▶ [PAGE EXCERPT]:
# my new website..



## Dunko9 (Apr 21, 2003)

Hi everyone,

im setup new website for 'My Wallpapers and Signatures' on WebPlus 7.0. all my website are done, ready to online website, Can you explain to me, what do i do with start online website like domain name? hosting? my ISP is Plus.net.

sorry bad english! 

im grateful if you explain to me.

cheers


----------



## zero11 (Jul 4, 2005)

Dunko9 said:


> Hi everyone,
> 
> im setup new website for 'My Wallpapers and Signatures' on WebPlus 7.0. all my website are done, ready to online website, Can you explain to me, what do i do with start online website like domain name? hosting? my ISP is Plus.net.
> 
> ...


First buy a domain - check www.godaddy.com and see if the name you want is available and if you are lucky buy it. It may cost you about $7.99 a year. then you need to find a server to host it. Depending on the size of your site and the features you need, you can choose a plan. The cheapest would be about $10 for 10 MB space for a year.

Then you upload all you files to the server. done your site would be Online. Please note Your home page should be the index file. Hope this helps.


----------



## thecoalman (Mar 6, 2006)

zero11 said:


> The cheapest would be about $10 for 10 MB space for a year.
> .


Typo? You can get plans with 12GB for $10 per month.

As mentioned if you want your own domain e.g www.mypersonalname.com you need to register a domain name and get a hosting plan.

I use this one for most sites, domain registration is included with the hosting plan.: http://hosting.aplus.net/soloxr.html


----------



## zero11 (Jul 4, 2005)

thecoalman said:


> Typo? You can get plans with 12GB for $10 per month.
> 
> [/url]


$10 a month is expensive. You could get for $3.99 a month. I said 10 MB for a year (not month)....or maybe 20MB.


----------



## thecoalman (Mar 6, 2006)

zero11 said:


> $10 a month is expensive.


Guess that is relative to whoever is purchasing it and their needs. Plans in the $10 range from good hosts offer just about everthing you could possibly need except e-commerce. They usually inclupe PHP and MySql which is a necessity if you want to run any kind of advanced software. The poster above mentioned he has wallpapers etc. For that you could run a php based image gallery such as Coppermine (free)... much better than what you can make yourself on a home machine using HTML.

▶ [SET PROBLEM 1]: Rewrite all of the records below as one numbered list of their lines, with blank lines omitted and the pictures left out.
The records that follow are unrelated to the forum thread above.

▶ [RECORDED INFORMATION]:
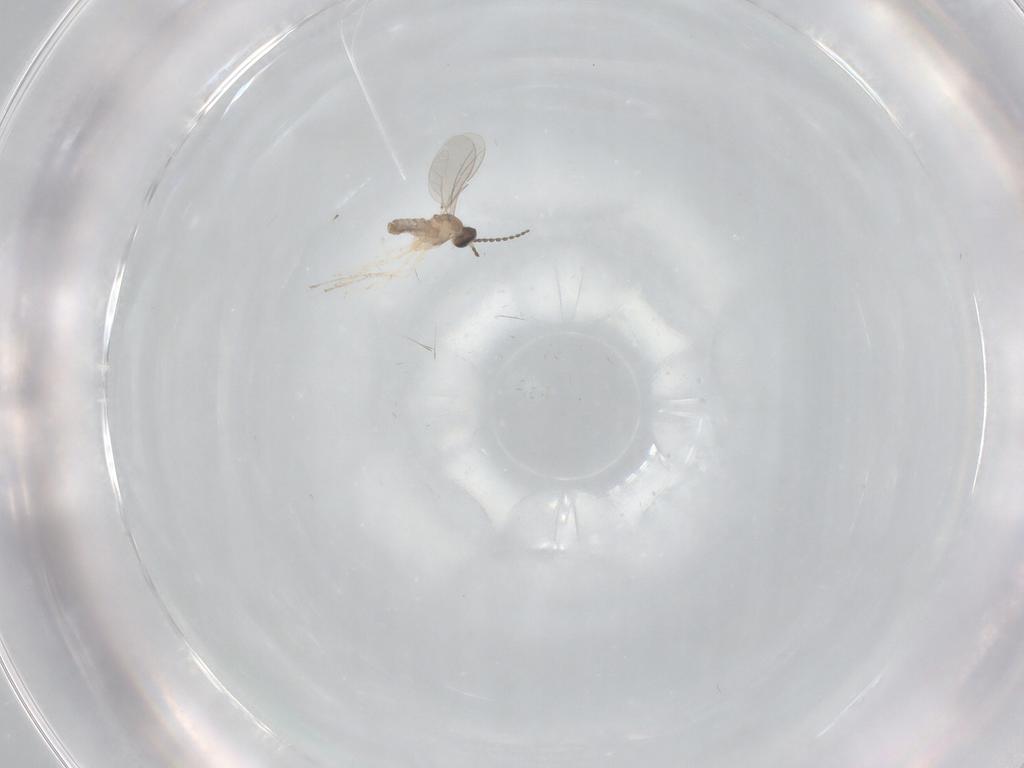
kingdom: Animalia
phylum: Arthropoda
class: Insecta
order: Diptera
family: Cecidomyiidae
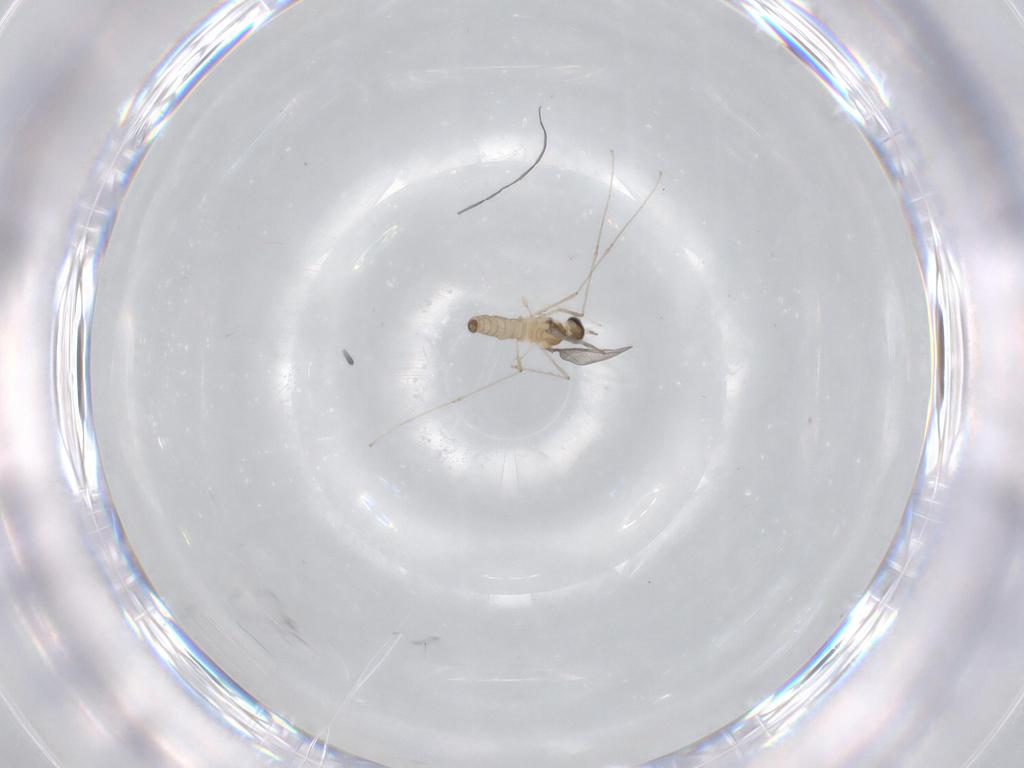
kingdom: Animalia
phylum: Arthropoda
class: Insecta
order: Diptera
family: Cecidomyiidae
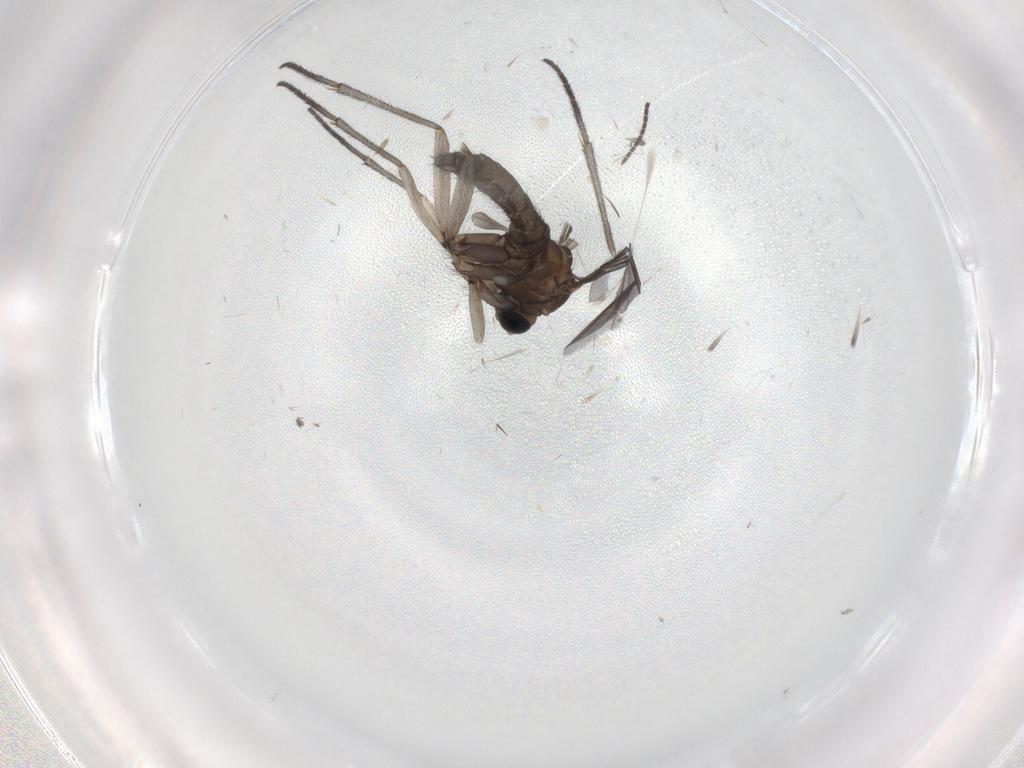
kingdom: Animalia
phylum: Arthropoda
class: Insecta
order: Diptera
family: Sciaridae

▶ [SET PROBLEM 2]: In the forum thread, alter the part that opens with the words containing "## Dunko9 (Apr" and closes with "explain to me." by replacing "Plus.net" with "BT".

▶ [REPLY 1]:
1. kingdom: Animalia
2. phylum: Arthropoda
3. class: Insecta
4. order: Diptera
5. family: Cecidomyiidae
6. kingdom: Animalia
7. phylum: Arthropoda
8. class: Insecta
9. order: Diptera
10. family: Cecidomyiidae
11. kingdom: Animalia
12. phylum: Arthropoda
13. class: Insecta
14. order: Diptera
15. family: Sciaridae

▶ [REPLY 2]:
## Dunko9 (Apr 21, 2003)

Hi everyone,

im setup new website for 'My Wallpapers and Signatures' on WebPlus 7.0. all my website are done, ready to online website, Can you explain to me, what do i do with start online website like domain name? hosting? my ISP is BT.

sorry bad english! 

im grateful if you explain to me.